Dans les mois qui ont suivi l’investiture de Bola Ahmed Tinubu de l’APC à la présidence du Nigeria, une réalité cimentée par la décision de justice d’octobre 2023, le pays a continué à faire face à d’immenses défis. Controversé décisions prises par le nouveau gouvernement n’ont fait qu’aggraver les souffrances économiques. Même s’il n’y a aucun signe manifeste de mécontentement citoyen, le bouleversement économique ne fera que renforcer l’attrait potentiel du Parti travailliste. La question est de savoir si le parti est capable d’exploiter son pouvoir de mobilisation et ses sièges législatifs pour assurer la surveillance et la responsabilité indispensables au gouvernement, ou s’il continuera à s’attarder sur les lacunes d’une élection indéniablement entachée d’irrégularités au cours de laquelle il a obtenu des résultats impressionnants.

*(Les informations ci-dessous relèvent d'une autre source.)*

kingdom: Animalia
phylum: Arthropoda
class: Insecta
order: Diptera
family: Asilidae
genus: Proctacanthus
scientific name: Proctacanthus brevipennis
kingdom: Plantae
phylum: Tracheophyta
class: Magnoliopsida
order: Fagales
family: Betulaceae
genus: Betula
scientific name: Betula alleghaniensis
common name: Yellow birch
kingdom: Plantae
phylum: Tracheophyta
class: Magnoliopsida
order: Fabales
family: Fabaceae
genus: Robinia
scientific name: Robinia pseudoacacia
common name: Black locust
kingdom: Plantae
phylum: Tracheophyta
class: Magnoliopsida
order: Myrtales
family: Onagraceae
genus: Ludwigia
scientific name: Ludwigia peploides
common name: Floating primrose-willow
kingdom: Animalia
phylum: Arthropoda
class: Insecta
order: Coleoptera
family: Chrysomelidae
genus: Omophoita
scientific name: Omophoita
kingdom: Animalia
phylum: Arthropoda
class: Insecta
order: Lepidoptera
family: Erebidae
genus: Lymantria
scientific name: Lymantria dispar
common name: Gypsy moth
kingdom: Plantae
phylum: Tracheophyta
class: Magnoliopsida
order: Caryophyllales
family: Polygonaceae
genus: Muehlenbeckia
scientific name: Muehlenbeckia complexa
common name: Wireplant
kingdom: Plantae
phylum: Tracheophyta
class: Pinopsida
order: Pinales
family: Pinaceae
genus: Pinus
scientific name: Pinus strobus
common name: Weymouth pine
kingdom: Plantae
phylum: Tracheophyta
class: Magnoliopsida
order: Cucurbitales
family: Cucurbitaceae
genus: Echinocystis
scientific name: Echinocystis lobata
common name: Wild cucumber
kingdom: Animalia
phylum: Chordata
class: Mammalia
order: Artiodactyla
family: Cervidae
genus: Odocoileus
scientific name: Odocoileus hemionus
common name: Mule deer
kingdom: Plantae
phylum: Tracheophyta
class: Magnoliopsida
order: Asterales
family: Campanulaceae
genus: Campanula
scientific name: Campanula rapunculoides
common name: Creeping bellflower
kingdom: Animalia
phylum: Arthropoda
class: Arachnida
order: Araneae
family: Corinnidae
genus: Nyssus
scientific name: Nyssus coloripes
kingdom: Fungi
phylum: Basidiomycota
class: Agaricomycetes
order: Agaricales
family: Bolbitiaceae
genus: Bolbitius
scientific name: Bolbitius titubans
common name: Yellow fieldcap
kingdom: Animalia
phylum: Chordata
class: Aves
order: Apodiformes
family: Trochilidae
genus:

La véritable question est désormais de savoir si Obi et le LP seront capables d’aller au-delà d’un mouvement de protestation et de s’imposer comme une force politique durable au Nigeria. Il est indéniable que le parti a ouvert une fissure politique, mais cela s’est déjà produit auparavant, quoique à une échelle bien moindre. Résultats récents des élections de gouverneur au cours desquelles le LP a encore perdu les États qu’il a gagnés à l’élection présidentielle, semblent affirmer que ce n’est pas possible. En effet, le Nigéria a, à bien des égards, été dirigé par un establishment politique oligarchiquecelui qu’Obi lui-même faisait autrefois partie. Beaucoup diront que l’échec du LP à toutes les élections, mais les sondages présidentiels montrent qu’il s’agit d’un événement ponctuel, à l’instar de l’ancien gouverneur d’Ekiti Kayode Fayemi. qui a rejoint les manifestants de #ENDSARS en 2020 puis presque disparu. Le mouvement Obidient a démontré qu’en dépit de tous les obstacles qui lui sont opposés, la participation concrète des jeunes à la politique nigériane devrait avoir un impact. On ne sait cependant pas s’il s’agit simplement d’un événement ponctuel précédant un retour à la politique comme d’habitude au Nigeria. L’avenir du parti, un mouvement social unique en son genre et, par extension, du Nigeria, en dépend.